– Поставь его, Пахом, – с ленцой приказал опричник. Взял стилос, принялся что-то царапать на берестяном листке. Поднял взгляд на Книжника, которого с трудом удерживал в вертикальном положении рыхлый палач. – А лучше давай-ка его на лавку, а то шатается, аж меня самого укачивает… Вот так. Ну что, советник, уяснил, как не стоит разговаривать с княжим опричником?

Книжник не ответил. В голове звенело, и все красноречие вместе с уверенностью будто отшибло напрочь. Просто рухнул на лавку, пытаясь сообразить, что же только что произошло и где он находится.

– Вот так, – удовлетворенно сказал опричник. – Значится, поговорим по душам, ничего не скрывая. А то прикинулся, видишь ли, героем-освободителем. Думает, все уши развесили, поверили эдакому простому рубахе-парню, верно? Никто, мол, ничего не заподозрит. Ведь он – просто семинарист, зубрила да бессребреник, ничего ему не нужно, он даже Хранителем быть отказывается – такой он у нас святоша, а?

– Я не понимаю… – слизывая с губ капли крови, пробормотал Книжник.

– …А князь-то у нас добрый, верит каждому слову, все у него честные, все Кремлю добра да славы желают, – продолжал опричник, постукивая стилосом по краю стола. – Жаль, князь у нас весь в делах да заботах: нет у него времени присматриваться к каждому выскочке. Ну да ничего, на то мы и поставлены – чтобы опасность видеть да князя от нее беречь.

– Какую еще опасность? – тупо проговорил Книжник.

Опричник значительно помолчал, разглядывая подавленного узника. Затем неторопливо развязал тесемки на папке, извлек стопку разношерстных берестяных листков. Заговорил негромко, но раздельно и веско:

– Доносы на тебя имеются. Давно собираем. Вот, скажем, пишет уважаемый всеми наставник отец Ни-кодим: «Не чтит обычаи, не уважает власть, все помышляет из Кремля улизнуть, да с врагами якшаться…»

– Но это же ложь! – воскликнул парень. – Он меня с малолетства недолюбливает!

– Что значит – ложь? С наставниками спорил? Спорил. Из Кремля подался вслед за иноземцем? Подался…

– Но это же ради кремлевского же блага! – Книжник ощутил какое-то болезненное бессилие. Он смотрел на этого человека за конторским столом, который просто выполнял свою работу – рутинно, со скукой. Он вроде бы даже не испытывал к арестованному особой неприязни. Ведь неприязнь можно испытывать к человеку. А он – просто строчка в очередном «деле».

Это был не просто опричник. Это была плохо знакомая ему бюрократическая машина, принципов и целей которой он просто не понимал. Единственное, что было ясно, так это то, что разговаривать с ней, доказывать что угодно хоть с пеной у рта – бесполезно. Все равно, что общаться с каменной стеной.

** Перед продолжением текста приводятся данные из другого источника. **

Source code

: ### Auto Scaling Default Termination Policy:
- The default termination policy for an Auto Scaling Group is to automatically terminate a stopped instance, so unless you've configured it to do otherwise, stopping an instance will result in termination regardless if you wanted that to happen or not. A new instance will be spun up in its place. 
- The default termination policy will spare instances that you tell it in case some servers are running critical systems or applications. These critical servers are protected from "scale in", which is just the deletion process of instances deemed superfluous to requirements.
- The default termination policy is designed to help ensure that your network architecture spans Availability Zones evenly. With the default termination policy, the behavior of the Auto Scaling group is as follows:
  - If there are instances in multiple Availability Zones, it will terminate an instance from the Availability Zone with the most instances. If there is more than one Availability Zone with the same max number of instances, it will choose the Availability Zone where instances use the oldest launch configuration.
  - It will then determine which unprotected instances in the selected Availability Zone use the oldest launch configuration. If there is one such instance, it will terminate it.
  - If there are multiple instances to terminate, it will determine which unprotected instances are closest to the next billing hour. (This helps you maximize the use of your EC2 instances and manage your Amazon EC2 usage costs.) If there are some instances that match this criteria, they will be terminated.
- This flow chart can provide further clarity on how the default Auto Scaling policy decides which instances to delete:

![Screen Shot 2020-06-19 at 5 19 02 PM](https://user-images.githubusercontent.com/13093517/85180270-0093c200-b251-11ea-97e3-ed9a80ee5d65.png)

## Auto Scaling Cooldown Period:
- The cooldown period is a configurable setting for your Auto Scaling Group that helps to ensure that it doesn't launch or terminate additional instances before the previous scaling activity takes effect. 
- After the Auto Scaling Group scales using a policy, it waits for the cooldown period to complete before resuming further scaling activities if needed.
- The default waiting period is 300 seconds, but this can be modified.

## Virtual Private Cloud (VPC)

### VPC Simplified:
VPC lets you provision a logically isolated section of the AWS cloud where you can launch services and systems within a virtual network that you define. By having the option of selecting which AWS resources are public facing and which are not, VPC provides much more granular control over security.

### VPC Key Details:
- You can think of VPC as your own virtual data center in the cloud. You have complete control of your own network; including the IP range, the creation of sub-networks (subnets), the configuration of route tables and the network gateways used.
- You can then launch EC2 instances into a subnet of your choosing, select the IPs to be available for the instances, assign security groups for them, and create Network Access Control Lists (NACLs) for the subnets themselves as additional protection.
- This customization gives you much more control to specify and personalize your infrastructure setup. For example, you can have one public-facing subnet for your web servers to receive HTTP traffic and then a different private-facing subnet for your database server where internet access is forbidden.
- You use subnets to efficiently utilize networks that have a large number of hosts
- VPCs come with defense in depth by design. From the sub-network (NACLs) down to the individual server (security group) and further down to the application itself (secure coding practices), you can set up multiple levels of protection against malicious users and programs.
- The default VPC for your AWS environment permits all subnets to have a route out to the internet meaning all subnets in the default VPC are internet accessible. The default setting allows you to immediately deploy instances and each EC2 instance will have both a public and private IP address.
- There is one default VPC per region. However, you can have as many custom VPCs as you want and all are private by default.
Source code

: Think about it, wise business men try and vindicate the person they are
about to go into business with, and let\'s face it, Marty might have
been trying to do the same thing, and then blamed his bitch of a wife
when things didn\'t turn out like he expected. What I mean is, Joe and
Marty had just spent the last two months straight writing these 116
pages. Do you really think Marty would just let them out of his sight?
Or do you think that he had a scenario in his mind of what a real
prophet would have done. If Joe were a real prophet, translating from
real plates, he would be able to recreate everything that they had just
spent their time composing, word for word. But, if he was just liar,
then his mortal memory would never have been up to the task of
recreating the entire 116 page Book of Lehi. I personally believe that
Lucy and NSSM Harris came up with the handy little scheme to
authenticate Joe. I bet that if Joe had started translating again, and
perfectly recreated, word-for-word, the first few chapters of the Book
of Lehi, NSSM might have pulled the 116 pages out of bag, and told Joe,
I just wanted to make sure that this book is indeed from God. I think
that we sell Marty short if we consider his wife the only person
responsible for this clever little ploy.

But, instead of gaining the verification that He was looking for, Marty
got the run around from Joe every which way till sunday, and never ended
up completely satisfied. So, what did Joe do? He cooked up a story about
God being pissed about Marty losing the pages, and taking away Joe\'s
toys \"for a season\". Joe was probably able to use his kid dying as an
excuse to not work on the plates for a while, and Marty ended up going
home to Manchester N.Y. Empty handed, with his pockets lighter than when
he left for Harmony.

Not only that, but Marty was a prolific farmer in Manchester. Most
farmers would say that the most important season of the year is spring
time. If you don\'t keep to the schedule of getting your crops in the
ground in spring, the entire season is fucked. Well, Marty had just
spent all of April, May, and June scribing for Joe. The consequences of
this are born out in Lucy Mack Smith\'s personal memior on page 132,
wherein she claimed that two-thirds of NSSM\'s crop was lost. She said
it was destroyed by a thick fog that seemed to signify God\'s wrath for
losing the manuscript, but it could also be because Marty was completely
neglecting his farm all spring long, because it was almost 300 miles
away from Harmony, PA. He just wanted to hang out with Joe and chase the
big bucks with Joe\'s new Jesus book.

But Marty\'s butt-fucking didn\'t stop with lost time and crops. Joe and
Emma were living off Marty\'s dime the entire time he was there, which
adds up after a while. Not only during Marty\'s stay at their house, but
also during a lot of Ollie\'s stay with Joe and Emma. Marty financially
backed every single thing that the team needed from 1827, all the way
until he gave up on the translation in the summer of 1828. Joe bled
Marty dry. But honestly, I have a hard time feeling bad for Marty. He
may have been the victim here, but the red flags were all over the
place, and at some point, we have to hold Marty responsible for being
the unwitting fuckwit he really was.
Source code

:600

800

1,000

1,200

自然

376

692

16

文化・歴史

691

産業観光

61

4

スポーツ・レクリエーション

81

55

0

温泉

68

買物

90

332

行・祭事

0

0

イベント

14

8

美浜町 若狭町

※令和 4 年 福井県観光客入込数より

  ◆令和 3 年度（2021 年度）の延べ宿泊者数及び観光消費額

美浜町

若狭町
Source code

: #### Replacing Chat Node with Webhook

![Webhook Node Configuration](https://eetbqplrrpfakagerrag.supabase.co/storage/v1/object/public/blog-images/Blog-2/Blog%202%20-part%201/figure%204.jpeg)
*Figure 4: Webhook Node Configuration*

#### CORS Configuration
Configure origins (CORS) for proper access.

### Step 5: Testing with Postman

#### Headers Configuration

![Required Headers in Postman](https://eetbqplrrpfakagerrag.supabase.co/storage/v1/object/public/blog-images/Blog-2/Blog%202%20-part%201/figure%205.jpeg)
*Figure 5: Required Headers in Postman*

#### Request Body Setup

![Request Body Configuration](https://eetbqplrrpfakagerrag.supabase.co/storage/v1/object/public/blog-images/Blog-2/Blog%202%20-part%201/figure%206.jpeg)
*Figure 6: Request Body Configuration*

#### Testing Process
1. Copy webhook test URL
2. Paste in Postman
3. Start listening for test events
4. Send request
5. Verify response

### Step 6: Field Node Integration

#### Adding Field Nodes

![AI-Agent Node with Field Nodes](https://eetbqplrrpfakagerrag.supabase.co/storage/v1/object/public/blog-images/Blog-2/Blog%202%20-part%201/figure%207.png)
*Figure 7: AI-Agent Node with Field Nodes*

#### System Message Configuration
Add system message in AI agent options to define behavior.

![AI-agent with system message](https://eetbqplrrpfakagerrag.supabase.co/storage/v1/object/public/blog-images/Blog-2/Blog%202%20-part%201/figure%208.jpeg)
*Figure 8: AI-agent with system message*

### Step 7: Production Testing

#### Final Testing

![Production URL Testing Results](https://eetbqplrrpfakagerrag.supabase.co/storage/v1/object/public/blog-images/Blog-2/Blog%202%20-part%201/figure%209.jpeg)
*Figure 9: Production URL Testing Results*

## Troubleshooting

– Да-да, конечно, – сказал чиновник, неторопливо перебирая листы. – А вот что боярин Малюта пишет: «Дорвался до власти, по роду и чину не положенной, и князя смущает обещаниями туманными, лживыми. Да еще врагов у стен пригрел, почем знать – может, и заговор готовит, ибо, что там у этих вестов на уме, никому из честных бояр невдомек. Ибо общаются весты окаянные токмо через этого выскочку, и истинные их намерения нам неведомы…»

– Так этот Малюта сам отказался с вестами разговаривать, – мрачно сказал Книжник. – Мол, это ниже его боярского достоинства…

– Можно, конечно, считать, что все это поклеп, напраслина, – с готовностью кивнул опричник. – Но мы такая контора, что никаких бумаг не выбрасываем. Потому как все они могут оказаться полезными. И если до сего дня все это были просто бумажки, то теперь вырисовывается совсем иная картина. И картина, скажу я тебе, довольно интересная… Вижу я, ты вроде как ничего не понимаешь? Молодец, хорошо держишься. Ну так давай поиграем в эту игру. Я сам тебе все расскажу. Не возражаешь?